What were some key challenges?
 
Certainly, one challenge was only receiving three medication deliveries a year. I arrived at one of the projects to find one of the antibiotics had completely run out and it’s one that’s used for infections in malnourished children, so running out is fairly critical.
 
I did some digging around and found the antibiotic was being prescribed by all sorts of different hospital departments that didn’t have a good reason for routine use.
 
I discussed this with the national staff in the pharmacy to get an idea of what was going on and then took that to the medical team to see what we could do about it. A decision was made that it would be limited just to the nutrition ward, the intensive care unit and paediatrics. The pharmacy was responsible for enforcing that policy.
 
What were some highlights?
 
I think training of the national staff was a great highlight. If they can give appropriate information to patients, that’s absolutely key.
 
It’s also a common theme within pharmacy that we are the last contact the patient has with healthcare and it’s our responsibility to make sure the patient knows what to do with their medicines. It’s a big responsibility.
 
How has being a pharmacist with MSF changed the way you practise when you’re back in the UK?
 
I’m not sure whether it has.
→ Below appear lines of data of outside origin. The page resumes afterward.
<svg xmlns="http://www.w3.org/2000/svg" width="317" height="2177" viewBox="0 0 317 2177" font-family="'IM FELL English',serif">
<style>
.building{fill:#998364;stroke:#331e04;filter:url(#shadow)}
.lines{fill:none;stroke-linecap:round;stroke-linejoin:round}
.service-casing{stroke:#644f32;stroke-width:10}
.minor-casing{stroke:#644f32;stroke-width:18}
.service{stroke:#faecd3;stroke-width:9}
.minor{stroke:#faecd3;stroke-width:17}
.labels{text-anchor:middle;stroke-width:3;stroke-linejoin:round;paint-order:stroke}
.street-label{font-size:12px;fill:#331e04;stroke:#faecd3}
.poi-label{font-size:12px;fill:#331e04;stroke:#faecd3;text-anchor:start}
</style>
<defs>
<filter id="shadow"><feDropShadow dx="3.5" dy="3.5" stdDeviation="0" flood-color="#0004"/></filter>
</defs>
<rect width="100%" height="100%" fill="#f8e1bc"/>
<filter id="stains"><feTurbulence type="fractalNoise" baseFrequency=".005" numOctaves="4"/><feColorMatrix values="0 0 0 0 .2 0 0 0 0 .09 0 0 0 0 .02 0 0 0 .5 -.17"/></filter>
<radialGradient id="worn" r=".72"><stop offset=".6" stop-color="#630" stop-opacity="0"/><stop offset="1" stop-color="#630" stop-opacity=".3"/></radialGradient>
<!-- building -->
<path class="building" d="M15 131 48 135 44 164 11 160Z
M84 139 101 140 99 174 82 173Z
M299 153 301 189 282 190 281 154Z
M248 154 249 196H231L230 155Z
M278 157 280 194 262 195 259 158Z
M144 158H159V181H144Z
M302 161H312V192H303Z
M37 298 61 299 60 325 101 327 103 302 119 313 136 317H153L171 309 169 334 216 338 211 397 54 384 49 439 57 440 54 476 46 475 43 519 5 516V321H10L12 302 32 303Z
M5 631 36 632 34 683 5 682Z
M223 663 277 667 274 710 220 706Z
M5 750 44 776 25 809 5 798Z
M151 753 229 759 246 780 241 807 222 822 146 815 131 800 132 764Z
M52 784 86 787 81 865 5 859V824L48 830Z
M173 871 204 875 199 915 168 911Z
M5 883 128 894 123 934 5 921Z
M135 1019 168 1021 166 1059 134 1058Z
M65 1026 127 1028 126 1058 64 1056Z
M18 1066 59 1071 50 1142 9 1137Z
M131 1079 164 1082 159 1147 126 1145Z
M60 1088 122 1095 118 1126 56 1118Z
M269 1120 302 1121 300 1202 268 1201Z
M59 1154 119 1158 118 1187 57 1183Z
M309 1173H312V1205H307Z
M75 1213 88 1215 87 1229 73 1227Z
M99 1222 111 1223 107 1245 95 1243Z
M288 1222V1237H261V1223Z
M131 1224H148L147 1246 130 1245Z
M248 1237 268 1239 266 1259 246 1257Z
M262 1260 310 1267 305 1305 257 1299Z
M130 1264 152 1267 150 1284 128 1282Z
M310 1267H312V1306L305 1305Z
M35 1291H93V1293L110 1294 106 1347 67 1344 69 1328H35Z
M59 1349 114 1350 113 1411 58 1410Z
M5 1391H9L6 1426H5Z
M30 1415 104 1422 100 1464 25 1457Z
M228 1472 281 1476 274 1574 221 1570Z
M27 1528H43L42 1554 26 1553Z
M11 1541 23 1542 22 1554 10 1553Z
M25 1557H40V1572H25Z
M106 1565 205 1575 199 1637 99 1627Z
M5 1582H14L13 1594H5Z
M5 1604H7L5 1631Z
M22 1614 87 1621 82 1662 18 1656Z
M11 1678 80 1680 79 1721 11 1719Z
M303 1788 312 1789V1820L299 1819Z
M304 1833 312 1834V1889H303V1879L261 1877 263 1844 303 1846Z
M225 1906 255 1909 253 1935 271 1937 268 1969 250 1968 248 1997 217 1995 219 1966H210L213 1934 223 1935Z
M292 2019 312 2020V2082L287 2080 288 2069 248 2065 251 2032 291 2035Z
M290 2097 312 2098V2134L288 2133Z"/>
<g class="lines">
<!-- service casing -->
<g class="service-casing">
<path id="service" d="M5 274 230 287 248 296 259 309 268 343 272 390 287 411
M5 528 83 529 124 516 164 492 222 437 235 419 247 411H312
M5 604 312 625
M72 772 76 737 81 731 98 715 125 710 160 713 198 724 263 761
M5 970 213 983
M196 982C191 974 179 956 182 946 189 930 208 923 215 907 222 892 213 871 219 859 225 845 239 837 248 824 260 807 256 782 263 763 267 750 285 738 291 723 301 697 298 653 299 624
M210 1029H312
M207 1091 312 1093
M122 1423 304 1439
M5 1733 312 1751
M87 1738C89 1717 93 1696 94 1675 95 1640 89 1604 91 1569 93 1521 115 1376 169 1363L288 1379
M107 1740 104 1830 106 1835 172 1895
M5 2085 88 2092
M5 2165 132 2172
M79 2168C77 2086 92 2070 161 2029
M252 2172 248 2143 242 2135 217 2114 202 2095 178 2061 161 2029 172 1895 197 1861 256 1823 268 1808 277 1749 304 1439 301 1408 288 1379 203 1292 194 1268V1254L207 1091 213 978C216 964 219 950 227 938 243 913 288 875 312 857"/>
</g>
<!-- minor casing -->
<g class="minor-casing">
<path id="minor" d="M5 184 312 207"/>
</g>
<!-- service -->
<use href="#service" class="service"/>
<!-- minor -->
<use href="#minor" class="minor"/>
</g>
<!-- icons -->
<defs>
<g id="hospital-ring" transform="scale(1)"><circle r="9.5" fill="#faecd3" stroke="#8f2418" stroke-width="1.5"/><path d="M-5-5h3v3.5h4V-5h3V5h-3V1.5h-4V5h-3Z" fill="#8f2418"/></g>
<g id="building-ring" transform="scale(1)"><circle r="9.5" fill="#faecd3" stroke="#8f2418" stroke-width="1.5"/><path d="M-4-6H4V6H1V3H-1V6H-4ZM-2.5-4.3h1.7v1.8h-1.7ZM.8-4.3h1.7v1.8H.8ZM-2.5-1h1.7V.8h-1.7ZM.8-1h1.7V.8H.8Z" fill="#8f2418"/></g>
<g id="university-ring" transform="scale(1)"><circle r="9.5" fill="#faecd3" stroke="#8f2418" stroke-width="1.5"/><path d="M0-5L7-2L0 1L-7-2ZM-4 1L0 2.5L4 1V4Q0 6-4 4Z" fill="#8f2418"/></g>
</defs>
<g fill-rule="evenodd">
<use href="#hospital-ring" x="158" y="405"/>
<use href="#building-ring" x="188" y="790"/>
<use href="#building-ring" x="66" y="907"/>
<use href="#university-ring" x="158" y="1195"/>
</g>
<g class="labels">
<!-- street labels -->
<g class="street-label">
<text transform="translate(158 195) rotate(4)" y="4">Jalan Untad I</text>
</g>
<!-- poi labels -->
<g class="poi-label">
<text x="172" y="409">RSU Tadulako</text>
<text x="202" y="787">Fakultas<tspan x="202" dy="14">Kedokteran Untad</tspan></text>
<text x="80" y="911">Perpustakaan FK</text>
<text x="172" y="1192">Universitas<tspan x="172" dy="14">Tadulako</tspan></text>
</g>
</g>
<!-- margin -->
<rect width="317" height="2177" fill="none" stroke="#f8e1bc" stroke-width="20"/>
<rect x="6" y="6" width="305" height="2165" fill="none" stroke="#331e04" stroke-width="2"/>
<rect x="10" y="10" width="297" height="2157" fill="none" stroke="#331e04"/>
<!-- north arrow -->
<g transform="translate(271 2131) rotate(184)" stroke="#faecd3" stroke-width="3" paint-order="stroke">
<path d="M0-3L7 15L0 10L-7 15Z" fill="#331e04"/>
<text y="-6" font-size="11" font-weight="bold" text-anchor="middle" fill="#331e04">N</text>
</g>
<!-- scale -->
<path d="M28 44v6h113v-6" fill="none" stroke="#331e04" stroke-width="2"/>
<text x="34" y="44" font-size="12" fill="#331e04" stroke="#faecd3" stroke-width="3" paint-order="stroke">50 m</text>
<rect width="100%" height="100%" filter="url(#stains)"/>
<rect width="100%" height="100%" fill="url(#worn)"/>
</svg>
My beliefs in what pharmacy has to offer haven’t changed. What we offer as pharmacists varies according to the context, but the bottom line is the provision of assured quality medication to patients who know how to take it. That’s common everywhere.
 
I felt strongly about that working in the UK too, whether it was in community pharmacy or working with commissioning bodies.
 
Would you recommend MSF work to other pharmacists?
 
Yes, if they’re prepared for the possible privations that living on an MSF compound can bring – it’s not the most comfortable way of life – but it certainly opens your eyes to situations in other parts of the world.
 
You’re usually working six days a week and there’s certainly no nine to five. And if you’re needed on the seventh day of the week, you work it. It is hard work. But I’ve found it endlessly fascinating.